As my maiden post in the strawman community, decided to work up a rough forecast of Zoono's revenue moving through to FY25 as a way of guaging expected revenue and returns. Have trawled through all ASX announcements to work up a summary of the current distributor agreements and their expected revenue streams based upon the stated agreement terms and conditions. Forecasting their revenue is difficult as these sales targets are not guaranteed however this does provide an opportunity to work up a rough picture of what their revenue stream could look like. See attached the spreadsheet which also then takes a view on calculating the current NPV which I'll reference in my valuation. Couple of points to note

  • Forecast doesnt take into account any other revenue sources from one off sale purchases, B2C online sales, potential future distributor agreements or pipeline opportunities which has been eluded to in interviews and VC's. As a result of this, revenue growth stagnates based upon current agreements
  • Baselined sales and operating costs from 1H21 financial report and worked to upto a % of overall revenue assuming some scaling of resources to meet demand (a reflection of changes in the most recent business update).  

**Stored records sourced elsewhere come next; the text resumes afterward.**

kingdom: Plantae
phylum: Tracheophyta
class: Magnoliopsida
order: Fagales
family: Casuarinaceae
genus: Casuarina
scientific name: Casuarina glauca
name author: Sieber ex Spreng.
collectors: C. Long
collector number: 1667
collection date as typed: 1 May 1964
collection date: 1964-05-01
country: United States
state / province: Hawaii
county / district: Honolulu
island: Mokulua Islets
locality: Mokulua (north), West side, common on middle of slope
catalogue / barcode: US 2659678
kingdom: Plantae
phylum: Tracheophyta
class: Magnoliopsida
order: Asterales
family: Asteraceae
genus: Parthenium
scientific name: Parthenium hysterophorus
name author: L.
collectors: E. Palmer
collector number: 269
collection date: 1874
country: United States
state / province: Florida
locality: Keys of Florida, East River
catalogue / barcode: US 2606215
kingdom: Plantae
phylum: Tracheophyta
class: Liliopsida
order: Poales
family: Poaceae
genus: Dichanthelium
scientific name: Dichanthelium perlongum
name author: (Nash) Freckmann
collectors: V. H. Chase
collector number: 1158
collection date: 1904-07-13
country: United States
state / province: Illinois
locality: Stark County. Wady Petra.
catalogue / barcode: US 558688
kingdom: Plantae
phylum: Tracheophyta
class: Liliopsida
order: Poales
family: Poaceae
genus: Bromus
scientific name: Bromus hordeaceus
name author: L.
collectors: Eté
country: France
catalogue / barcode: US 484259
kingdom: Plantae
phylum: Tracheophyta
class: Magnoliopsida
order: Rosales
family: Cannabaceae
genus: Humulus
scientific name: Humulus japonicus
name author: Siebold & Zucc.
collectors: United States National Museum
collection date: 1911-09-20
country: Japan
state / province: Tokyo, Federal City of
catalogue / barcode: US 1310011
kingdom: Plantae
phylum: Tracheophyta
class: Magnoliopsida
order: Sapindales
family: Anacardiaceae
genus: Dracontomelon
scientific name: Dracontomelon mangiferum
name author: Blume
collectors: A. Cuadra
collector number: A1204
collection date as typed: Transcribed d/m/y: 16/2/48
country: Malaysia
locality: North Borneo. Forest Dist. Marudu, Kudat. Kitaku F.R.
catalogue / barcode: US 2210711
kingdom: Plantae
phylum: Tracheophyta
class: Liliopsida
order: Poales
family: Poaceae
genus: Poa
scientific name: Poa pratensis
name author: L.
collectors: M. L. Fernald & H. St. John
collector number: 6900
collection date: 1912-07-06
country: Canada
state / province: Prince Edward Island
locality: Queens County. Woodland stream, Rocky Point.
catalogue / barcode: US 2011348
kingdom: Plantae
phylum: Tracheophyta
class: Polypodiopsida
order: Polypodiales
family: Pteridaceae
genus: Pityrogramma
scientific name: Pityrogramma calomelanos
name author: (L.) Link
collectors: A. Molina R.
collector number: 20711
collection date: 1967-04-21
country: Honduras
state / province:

Overall there is a substantial portion of revenue forecasted which is as a result of the pandemic and no doubt all agreements from 2020 onwards have been structured in response to expected demand with forecasts made for after the pandemic once structural changes to society take hold. 

The pandemic has created a heightened awareness towards microbial and viral controls and Zoono will no doubt benefit from their position within the marketplace however time will tell to what degree the vaccine will alter protocols towards health and safety standards.

Think it is expected that the sales forecasts for agreements made at the start of the pandemic are potentially inflated and these should be discounted somewhat however there is further scope for growth which sits outside of the revenue forecast as noted in the clarification above. Failure of distibutors to hit targets is also a risk and this has been evident over the past couple of years through legal proceedings. Monitoring the performance of existing agreements is hard and can only be done on a gross revenue level.

Prior to the pandemic Zoono were increasing market share of the back of a revised B2B strategy and still have good growth prospects in agriculture and china in general. They have eluded to strong market interest in numerous industries and no doubt industry/governments will look to microbial controls as a way of safeguarding and kickstarting  the economic recovery for the next few years in essential industries. 

A conservative valuation still places their current share price below intrinsic value and should the SP continue to fall this would afford for a healthy margin of safety. Consistent monitoring would need to be in place to ensure Zoono capitalises on further sale prospects whilst existing distrbitutor agreements maintain their targets and monthly revenue trends in the right direction. 

Currently dont hold shares but would look to invest if the share price stays at (or drops below) the current level with a couple of announcements RE new agreements being made along the way. Risk that business activity subsides as recovery progresses is one to be monitored moving forward.